Les motions de censure déposées par La France Insoumise et le Rassemblement national, à la suite du recours par Michel Barnier le 2 décembre à l’article 49, alinéa 3, pour faire adopter le projet de loi de financement de la sécurité sociale, seront votées mercredi 4 décembre. Pourquoi un tel délai entre le dépôt des motions et leur vote par les députés ?
Lundi 2 décembre, Michel Barnier a annoncé recourir à l’article 49;alinéa 3, dela constitution pour faire adopter le projet de loi de financement de la sécurité sociale pour 2025.
La réaction des députés ne s’est pas fait attendre : La France Insoumise et le Rassemblement National ont immédiatement déposé des motions de censure, comme le prévoit l’article 49, alinéa 2, de la Constitution. Ces motions seront votées mercredi 4 décembre à partir de 16h.
L’article 49, alinéa 2, de la constitution dispose que : « L’Assemblée nationale met en cause la responsabilité du Gouvernement par le vote d’une motion de censure. Une telle motion n’est recevable que si elle est signée par un dixième au moins des membres de l’Assemblée nationale. Le vote ne peut avoir lieu que quarante-huit heures après son dépôt. Seuls sont recensés les votes favorables à la motion de censure, qui ne peut être adoptée qu’à la majorité des membres composant l’Assemblée. Sauf dans le cas prévu à l’alinéa ci-dessous, un député ne peut être signataire de plus de trois motions de censure au cours d’une même session ordinaire et de plus d’une au cours d’une même session extraordinaire. »
Ces conditions sont également précisées par le chapitre XI du réglement de l’Assemblée nationale, intitulé « Motions de censure et interpellations », qui encadre le recours à la motion de censure. L’article 155 du du réglement dispose que : « Lorsqu’en application de l’article 49, alinéa 3, de la Constitution, le Premier ministre engage la responsabilité du Gouvernement sur le vote d’un texte, le débat est immédiatement suspendu durant vingt-quatre heures. » Le second alinéa précise que : « Dans ce délai, une motion de censure répondant aux conditions prévues par l’article 153 peut être remise au Président de l’Assemblée. »
Ainsi, les députés disposent de vingt-quatre heures pour déposer une motion de censure après le déclenchement de l’article 49.3 par le gouvernement, soit, en l’espèce, jusqu’au mardi 3 décembre à 15h42.
Le règlement prévoit également, dans son article 154 que : « La Conférence des présidents fixe la date de discussion des motions de censure, qui doit avoir lieu au plus tard le troisième jour de séance suivant l’expiration du délai constitutionnel de quarante-huit heures consécutives au dépôt. »

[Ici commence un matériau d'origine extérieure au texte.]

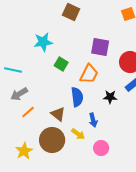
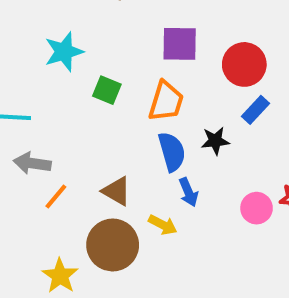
gray arrow: (19, 94) -> (32, 163), turned 48
blue semicircle: (77, 97) -> (172, 152), moved
pink circle: (101, 148) -> (257, 208), moved

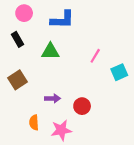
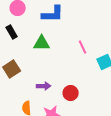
pink line: (95, 56) -> (83, 47), turned -56

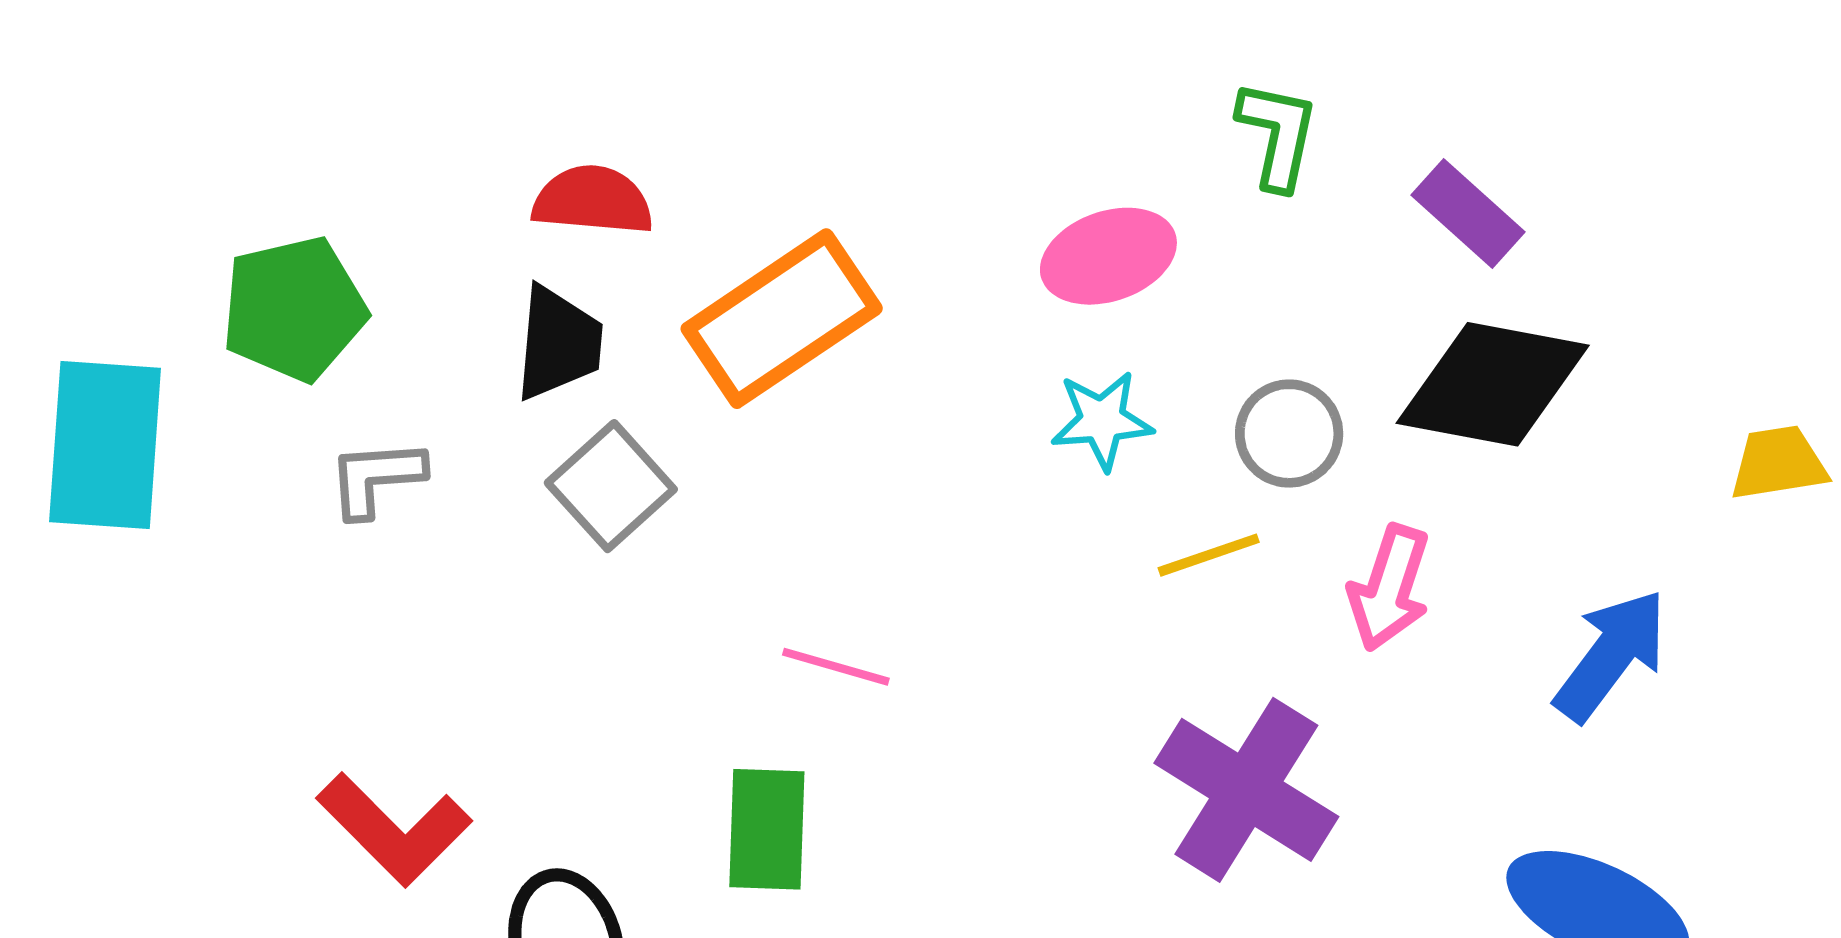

Pour Denys de Béchillon, Professeur de droit public à l’Université de Pau et membre du Club des juristes, la règle des quarante-huit heures a été instaurée pour répondre à la « logique d’interpellation qui était en vigueur sous la IIIe République. En effet, sous la IIIe République, les parlementaires exerçaient un droit d’interpellation qui conduisait à une censure immédiate du gouvernement ». Le Professeur précise qu’ « au moment de l’élaboration du texte de la Vème République, l’objectif était de créer un délai de réflexion, afin d’apaiser les passions, mais aussi pour permettre aux acteurs politiques de discuter et de négocier si nécessaire. »
Sous la Vème République, une seule motion de censure a été votée, renversant ainsi le gouvernement de Georges Pompidou en 1962. Cette motion avait été déclenchée en réaction à un événement provoqué par Charles de Gaulle. Selon Denys de Béchillon, « nous sommes ici dans une situation d’engagement de la responsabilité gouvernementale assez atypique, car il ne s’agit pas de réagir à un événement, mais de traduire une intention politique très construite, probablement d’assez longue main. En l’occurence, les députés ont déjà réfléchi à la question. Bien que la règle des quarante-huit heures soit une mesure intelligente, elle a moins d’utilité pratique dans le contexte actuel. »
Si une motion de censure était votée mercredi 4 décembre, Michel Barnier devrait remettre sa démission ainsi que celle de son gouvernement à Emmanuel Macron. Le Président de la République devrait alors nommer, quelques mois seulement après la nomination de Michel Barnier, un nouveau Premier ministre.